WASHINGTON, July 11, 2022 – While the use of artificial intelligence in healthcare has been lauded by some, experts said at an Atlantic event late last month they are concerned that inaccurate data can also hamper progress in the field.

Artificial intelligence has been used widely across the medical field to analyze relationships between medical providers and patients to improve equality of care, including providing patient risk identification, diagnostics, drug discovery and development, transcribing medical documents, and remotely treating patients.

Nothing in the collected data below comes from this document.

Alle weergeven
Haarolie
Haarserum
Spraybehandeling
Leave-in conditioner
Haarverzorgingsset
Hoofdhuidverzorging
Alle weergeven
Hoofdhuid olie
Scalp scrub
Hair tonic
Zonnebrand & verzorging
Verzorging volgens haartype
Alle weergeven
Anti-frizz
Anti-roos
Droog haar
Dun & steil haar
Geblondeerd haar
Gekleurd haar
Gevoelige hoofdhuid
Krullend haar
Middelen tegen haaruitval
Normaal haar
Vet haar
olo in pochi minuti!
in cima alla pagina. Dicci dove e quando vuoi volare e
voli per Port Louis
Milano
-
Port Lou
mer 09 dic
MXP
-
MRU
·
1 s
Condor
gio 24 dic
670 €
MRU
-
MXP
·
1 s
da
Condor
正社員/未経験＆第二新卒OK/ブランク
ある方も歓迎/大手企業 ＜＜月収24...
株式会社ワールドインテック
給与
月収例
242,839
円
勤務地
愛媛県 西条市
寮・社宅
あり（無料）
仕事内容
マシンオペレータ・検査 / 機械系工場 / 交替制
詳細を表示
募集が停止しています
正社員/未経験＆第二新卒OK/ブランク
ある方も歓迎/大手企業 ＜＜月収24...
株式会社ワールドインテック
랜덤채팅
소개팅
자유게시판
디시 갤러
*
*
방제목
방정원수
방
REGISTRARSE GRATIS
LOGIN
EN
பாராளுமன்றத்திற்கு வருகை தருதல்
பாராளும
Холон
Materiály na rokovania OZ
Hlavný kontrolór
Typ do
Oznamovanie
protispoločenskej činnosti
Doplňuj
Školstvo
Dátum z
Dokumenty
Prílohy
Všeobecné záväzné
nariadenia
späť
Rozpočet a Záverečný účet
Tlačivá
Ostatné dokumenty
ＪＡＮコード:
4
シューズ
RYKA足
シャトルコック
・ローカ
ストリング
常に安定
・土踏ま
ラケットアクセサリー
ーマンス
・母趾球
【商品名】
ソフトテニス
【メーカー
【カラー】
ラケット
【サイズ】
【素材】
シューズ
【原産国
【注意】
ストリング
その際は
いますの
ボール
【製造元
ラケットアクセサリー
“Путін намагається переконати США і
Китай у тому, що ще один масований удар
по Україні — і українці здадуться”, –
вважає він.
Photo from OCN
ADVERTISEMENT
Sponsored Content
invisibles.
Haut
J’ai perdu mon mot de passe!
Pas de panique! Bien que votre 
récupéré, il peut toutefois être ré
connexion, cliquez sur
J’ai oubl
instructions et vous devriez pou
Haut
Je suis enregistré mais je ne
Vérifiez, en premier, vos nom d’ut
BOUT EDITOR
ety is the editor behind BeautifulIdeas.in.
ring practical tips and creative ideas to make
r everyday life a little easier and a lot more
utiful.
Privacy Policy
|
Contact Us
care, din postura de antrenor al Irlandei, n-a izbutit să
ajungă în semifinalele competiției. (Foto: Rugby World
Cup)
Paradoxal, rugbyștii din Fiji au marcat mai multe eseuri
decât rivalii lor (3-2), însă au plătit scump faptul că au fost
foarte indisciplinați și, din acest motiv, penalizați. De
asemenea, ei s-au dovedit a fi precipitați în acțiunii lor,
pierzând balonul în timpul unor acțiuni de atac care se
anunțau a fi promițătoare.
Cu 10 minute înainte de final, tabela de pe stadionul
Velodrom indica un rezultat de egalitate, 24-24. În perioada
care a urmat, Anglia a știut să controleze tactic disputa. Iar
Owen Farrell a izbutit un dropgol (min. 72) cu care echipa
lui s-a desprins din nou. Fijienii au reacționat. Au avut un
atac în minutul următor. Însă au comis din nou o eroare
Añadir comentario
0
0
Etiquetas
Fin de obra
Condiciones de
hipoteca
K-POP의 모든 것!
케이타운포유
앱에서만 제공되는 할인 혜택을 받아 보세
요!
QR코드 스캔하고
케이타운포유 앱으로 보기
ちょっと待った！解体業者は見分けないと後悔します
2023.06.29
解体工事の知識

Carol Horowitz, founder of the Mt. Sinai Institute of Health and Equity Research, argued that while AI plays a substantial role in diagnosing health problems at earlier stages, diagnosing patients more quickly, providing second opinions in diagnoses, enhancing scheduling abilities, stimulating hospital workflow, and finding drug availability for a patient as in dermatology, therapeutics, or population health, it’s not a golden ticket.

She reasoned that it “can reflect and really exaggerate inequities in our system,” negatively affecting healthcare equity among patients.

She stated that AI tools have led to inaccurate measurements in data that have proved harmful to individuals’ health. Horowitz shared the example of faulty AI technology during March 2020 meant to allow individuals to self-monitor their own oxygen levels as a precautionary method to the COVID-19 pandemic but led to inaccurate pulse readings for those with darker skin, and inaccurate data gathering, resulting in delayed treatment for many in need.

Michael Crawford, associate dean for strategy of outreach and innovation at Howard University, added that if these certain mismeasurements and flaws in the technology are not addressed, “AI could increase disparities in health care.”

Alondra Nelson, head of the White House Office of Science and Technology Policy, said when it comes to assessing AI technology innovation for the future, there are both cost and benefits, but we must find “where can we move forward in ways that don’t harm human society but that maximize human benefits.”

As we grapple with how to implement this technology, “we must do science and technology policy that always has equity at the center” for future innovation, said Nelson.